§ **EXERCISES TO COMPLETE**:
[1] For the passage on multiple-budded fruit trees, decide whether each statement agrees with it: (a) Dave Wilson Nursery has the largest selection of multiple-budded fruit trees in the U.S.; (b) multiple-budded trees need no special pruning care compared with single-variety trees; (c) in the nursery, multiple-budded trees are spaced far apart. Answer yes or no for each and quote the words that decide it.
[2] Carry on the passage on multiple-budded fruit trees from its last sentence.

§ **DOCUMENT SEGMENT**:
^^^^^^^^
Multiple-Budded Fruit Trees


Do you need more variety and longer harvest from a limited space?

The multiple-budded fruit tree is the answer! Multiple-budded ("Multi-budded") fruit trees will give you several fine selections of tree-ripened fruit from the space of a single tree. Offering varieties suited to many tastes and regions across the country, Dave Wilson Nursery has the largest selection of multiple-budded fruit trees in the U.S.

Compared to single-variety fruit trees, multiple-budded trees require some special consideration, especially with regard to pruning.

• When selecting a multiple-budded tree, look for one that has an even distribution of limbs around the tree. If the different fruit varieties (the limbs) are not well-spread on your trees, use a spreader to separate them.

• Multiple-budded fruit trees are grown close together in the nursery rows and this can result in some of the budded selections receiving less-than-optimum sunlight during their development.
^^^^^^^^
§ **DATA SHOWN**:
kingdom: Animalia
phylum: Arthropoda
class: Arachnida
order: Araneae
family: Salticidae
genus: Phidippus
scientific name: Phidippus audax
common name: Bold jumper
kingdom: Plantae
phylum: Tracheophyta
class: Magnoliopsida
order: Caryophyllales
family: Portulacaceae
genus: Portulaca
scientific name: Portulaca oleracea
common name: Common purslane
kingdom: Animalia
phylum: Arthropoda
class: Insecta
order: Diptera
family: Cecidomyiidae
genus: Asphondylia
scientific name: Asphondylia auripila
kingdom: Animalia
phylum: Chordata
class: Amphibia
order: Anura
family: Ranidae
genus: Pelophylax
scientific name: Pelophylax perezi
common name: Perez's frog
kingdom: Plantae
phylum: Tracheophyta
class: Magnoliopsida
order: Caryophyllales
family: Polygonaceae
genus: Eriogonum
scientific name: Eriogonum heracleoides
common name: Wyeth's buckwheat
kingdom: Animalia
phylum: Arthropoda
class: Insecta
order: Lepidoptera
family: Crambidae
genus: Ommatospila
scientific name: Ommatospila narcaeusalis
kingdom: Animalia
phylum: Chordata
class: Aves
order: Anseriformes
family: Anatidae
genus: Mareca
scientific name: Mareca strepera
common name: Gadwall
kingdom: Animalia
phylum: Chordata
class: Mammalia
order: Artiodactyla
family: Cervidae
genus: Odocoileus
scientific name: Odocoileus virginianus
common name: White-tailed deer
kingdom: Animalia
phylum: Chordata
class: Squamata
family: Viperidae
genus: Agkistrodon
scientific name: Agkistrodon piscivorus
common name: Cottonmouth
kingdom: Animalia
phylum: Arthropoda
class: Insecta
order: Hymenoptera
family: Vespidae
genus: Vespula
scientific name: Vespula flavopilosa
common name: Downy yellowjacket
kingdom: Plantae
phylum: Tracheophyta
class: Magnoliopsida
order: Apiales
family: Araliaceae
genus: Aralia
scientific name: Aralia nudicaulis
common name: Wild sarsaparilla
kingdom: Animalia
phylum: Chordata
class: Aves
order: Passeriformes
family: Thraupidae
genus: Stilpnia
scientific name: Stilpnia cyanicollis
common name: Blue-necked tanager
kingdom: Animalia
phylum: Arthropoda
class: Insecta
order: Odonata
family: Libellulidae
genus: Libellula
^^^^^^^^
§ **ANSWERS IN ORDER**:
[1]
(a) Yes: "Dave Wilson Nursery has the largest selection of multiple-budded fruit trees in the U.S."
(b) No: "multiple-budded trees require some special consideration, especially with regard to pruning."
(c) No: "Multiple-budded fruit trees are grown close together in the nursery rows"

[2]
• Always plant the smallest limb (the "weakest" bud) to the south/southwest to insure that it gets plenty of sun..

• Cut back the strongest growing varieties by 2/3rds.

• Cut back the weakest variety by 1/2 — or not at all.

• During the summer, watch the growth-rate of the smaller limbs to determine if pruning is necessary at that time. If the weakest variety is 1/2 the size of the others, it's best not to cut it back.

• Do Not! let one variety take over - or one or more of the the others may fail. Prune back the more aggressive limbs. Summer-prune when necessary in order to let sunlight get to all the developing varieties. The primary reason for the failure of multi-budded fruit trees is letting one variety take over which can cause the others to fail. This is most often due to lack of summer pruning when needed. remember to keep even sunlight available to all the developing selections.

• After the third season, maintain the multiple-budded tree so that each fruit-type grows in balance with the others.

Some of the multiple-budded combinations shown below are marked “any 4 of the 5 varieties possible”. This means that each tree is budded with five different selections, but at harvest time the smallest of the five resulting limbs is removed. That's how Dave Wilson Nursery gets a greater percentage of strong, 4-n-1 multiple-budded trees.

See the Nurseries Product Catalog for multiple-budded fruit tree combinations offered by Dave Wilson Nursery.

For retail sources of particular multi-bud combinations, see the Variety Finder in our Where to Buy pages.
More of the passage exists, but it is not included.